Client-side vertex arrays use up CPU time arranging pointers to system memory in the form of C arrays, which need to be streamed to video memory every time glDrawArrays() is called.
Server-side vertex arrays use up the CPU time by uploading C system memory only once to video memory for long-term storage, having that done before glDrawArrays() is ever called. This is still overkill for a "vertex array" which really is only a handful or less of vertices.
Immediate-mode rendering, using the fixed-function pipeline glBegin() and glEnd(), caches nothing at all and in the long term--but not always--is slower. It's deprecated mostly out of philosophy.
I can bump the calls up to modern OpenGL
Would be very nice to get rid of deprecated OpenGL. I have AMD Nvidia and intel GPUs to test would be interesting to see if it affects performance.
I will prefer to have a compatibility fallback to people either with pre-2.0 video cards or running z64gl on Windows in GDI software mode for debugging video driver issues and glitches.
I see no need to support anything before OpenGL 2.0. PCs with these GPUs can't run it at fullspeed anyway and I don't think it can ever work in GDI software mode because z64gl uses shaders
So that's why I'm hesitant to try and fix z64/z64gl. It requires too much work. For the triangle code, the scaling doesn't even make sense imo. It's not accurate enough.
Would be better to rewrite, while using some of z64's concepts, such as chunk rendering. Replacing all edgewalker rendering, combiners,and the texture/tile/framebuffer cache would be nice and help with memory usage, especially if you use a hashtable library such as uthash. No doubt you could also do packing of tiles into one massive texture too.
Would be better to rewrite, while using some of z64's concepts, such as chunk rendering.
If i were to work on a video plugin, it will definitely be from scratch.

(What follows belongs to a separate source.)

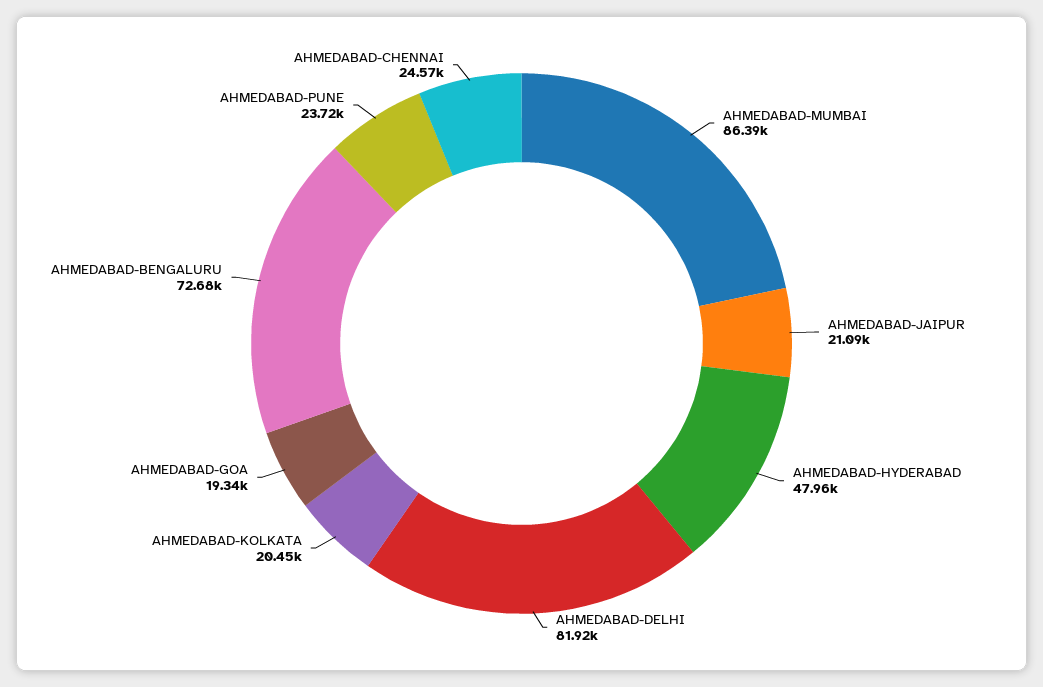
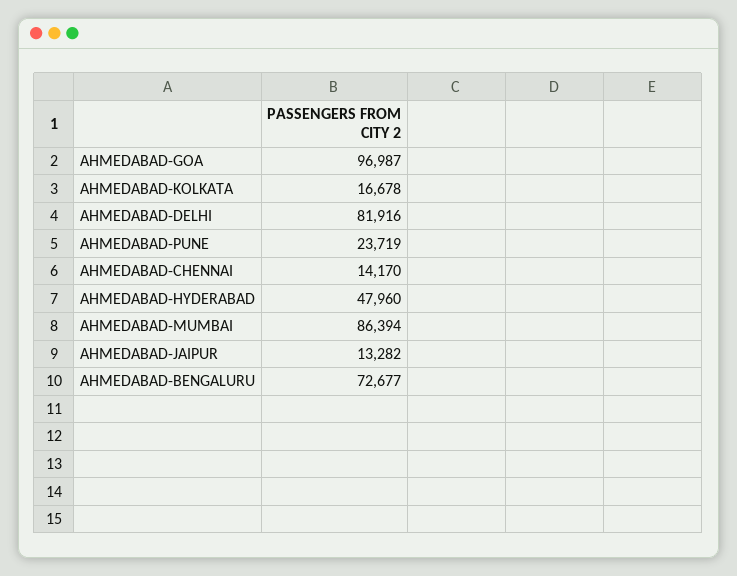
AHMEDABAD-JAIPUR: 21090 -> 13282
AHMEDABAD-KOLKATA: 20450 -> 16678
AHMEDABAD-GOA: 19340 -> 96987
AHMEDABAD-CHENNAI: 24570 -> 14170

However, before I am able to do that, I will have to experiment with different plugins. I'm very interested in figuring out why Rice's Video plugin is so fast. I also need to figure out a good way to profile API code, so that I can learn how to optimize it.
I actually like z64gl's framebuffer code. I get better performance in Mario Kart with z64gl than Glide64 while using fb emulation for the monitor. I'll have to see how he did that.

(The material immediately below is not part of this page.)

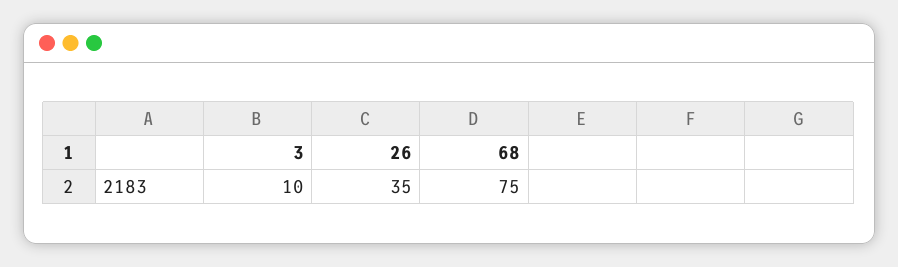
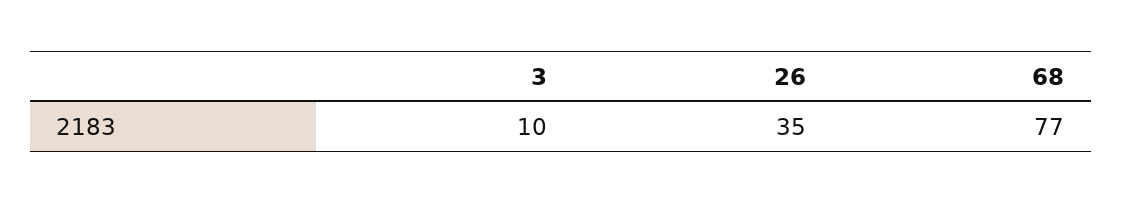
68: 75 -> 77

Didnt't framebuffer notification was used for that?
Didnt't framebuffer notification was used for that?
Yes. The difference between z64gl and Glide64 is that it uses glReadPixels to copy the video memory over to RAM. That's what makes it faster than Glide64's method.
This is currently WIP I want to upload it when I finished cleaning the code. I'm planning to integrate angrylion's plugin and support both hardware and software rendering. There should be as much common code as possible. The plugin already shows improvements. The crash in Glover is gone and textures in Chopper attack are fixed. The problem is that correct code can cause bugs because another part of the plugin relies on incorrect results. Some textures are buggy in this branch.
@LegendOfDragoon you said you are interested in development. I think you should know in which direction I want to move this.